收集的数据 ->
+ + + + +
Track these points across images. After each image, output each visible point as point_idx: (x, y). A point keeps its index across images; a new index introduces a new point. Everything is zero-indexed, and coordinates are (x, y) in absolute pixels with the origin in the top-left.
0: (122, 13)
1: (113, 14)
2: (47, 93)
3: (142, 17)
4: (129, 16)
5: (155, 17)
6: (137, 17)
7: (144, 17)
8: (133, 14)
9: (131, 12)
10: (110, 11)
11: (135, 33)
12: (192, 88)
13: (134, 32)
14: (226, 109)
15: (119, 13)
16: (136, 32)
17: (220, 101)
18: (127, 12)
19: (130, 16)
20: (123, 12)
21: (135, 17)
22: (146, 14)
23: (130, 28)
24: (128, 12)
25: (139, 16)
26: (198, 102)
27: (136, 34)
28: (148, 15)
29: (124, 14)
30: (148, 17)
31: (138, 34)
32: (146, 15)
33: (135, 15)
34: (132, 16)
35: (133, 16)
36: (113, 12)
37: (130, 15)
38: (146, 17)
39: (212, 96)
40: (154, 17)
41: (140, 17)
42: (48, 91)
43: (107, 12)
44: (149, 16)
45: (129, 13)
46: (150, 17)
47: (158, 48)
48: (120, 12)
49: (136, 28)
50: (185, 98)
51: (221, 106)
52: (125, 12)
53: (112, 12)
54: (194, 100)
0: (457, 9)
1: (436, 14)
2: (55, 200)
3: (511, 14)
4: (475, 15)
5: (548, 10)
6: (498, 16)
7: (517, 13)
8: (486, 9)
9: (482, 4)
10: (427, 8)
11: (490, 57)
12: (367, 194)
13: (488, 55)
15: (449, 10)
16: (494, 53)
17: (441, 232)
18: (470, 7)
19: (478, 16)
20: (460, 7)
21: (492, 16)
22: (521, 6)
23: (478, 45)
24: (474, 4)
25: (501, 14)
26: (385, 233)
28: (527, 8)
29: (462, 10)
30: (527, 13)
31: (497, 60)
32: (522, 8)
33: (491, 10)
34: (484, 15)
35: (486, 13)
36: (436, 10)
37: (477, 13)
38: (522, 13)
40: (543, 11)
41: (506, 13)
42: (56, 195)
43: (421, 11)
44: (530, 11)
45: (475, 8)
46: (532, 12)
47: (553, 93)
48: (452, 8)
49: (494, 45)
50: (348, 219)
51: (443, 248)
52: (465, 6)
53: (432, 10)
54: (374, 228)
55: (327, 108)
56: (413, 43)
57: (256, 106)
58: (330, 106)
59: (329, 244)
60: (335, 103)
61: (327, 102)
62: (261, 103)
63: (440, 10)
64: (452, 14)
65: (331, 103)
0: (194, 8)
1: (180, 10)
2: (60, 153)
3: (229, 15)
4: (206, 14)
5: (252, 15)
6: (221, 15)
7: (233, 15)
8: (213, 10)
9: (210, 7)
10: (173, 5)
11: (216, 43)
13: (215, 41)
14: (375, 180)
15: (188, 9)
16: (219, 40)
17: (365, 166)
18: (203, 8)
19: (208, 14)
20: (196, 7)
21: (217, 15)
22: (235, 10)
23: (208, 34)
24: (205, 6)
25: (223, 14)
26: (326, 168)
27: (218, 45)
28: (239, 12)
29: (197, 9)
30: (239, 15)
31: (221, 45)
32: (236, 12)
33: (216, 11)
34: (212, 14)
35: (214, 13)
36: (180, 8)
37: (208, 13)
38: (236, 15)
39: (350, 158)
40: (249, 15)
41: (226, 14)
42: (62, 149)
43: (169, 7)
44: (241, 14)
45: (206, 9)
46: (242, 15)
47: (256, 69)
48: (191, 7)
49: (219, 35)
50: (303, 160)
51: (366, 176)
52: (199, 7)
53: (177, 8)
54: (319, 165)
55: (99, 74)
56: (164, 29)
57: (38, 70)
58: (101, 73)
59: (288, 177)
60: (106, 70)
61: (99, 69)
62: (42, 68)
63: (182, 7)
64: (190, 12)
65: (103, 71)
+ + + + +
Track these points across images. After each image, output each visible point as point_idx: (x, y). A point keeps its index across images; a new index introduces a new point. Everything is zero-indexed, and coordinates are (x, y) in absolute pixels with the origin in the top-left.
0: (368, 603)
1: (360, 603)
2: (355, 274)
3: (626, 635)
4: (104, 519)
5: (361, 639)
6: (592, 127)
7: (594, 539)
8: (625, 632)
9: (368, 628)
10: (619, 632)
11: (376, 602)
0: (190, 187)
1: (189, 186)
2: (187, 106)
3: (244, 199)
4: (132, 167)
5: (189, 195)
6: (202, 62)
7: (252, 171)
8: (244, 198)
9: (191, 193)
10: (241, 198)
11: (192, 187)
+ + + + +
动手试试 -> 将含"55: (327, 108)"的行与含"24: (205, 6)"的行之间（含这两行）的各行重新输出，其中"(413, 43)"换成"(413, 34)"，其余内容保持不变。

答案栏 ->
55: (327, 108)
56: (413, 34)
57: (256, 106)
58: (330, 106)
59: (329, 244)
60: (335, 103)
61: (327, 102)
62: (261, 103)
63: (440, 10)
64: (452, 14)
65: (331, 103)
0: (194, 8)
1: (180, 10)
2: (60, 153)
3: (229, 15)
4: (206, 14)
5: (252, 15)
6: (221, 15)
7: (233, 15)
8: (213, 10)
9: (210, 7)
10: (173, 5)
11: (216, 43)
13: (215, 41)
14: (375, 180)
15: (188, 9)
16: (219, 40)
17: (365, 166)
18: (203, 8)
19: (208, 14)
20: (196, 7)
21: (217, 15)
22: (235, 10)
23: (208, 34)
24: (205, 6)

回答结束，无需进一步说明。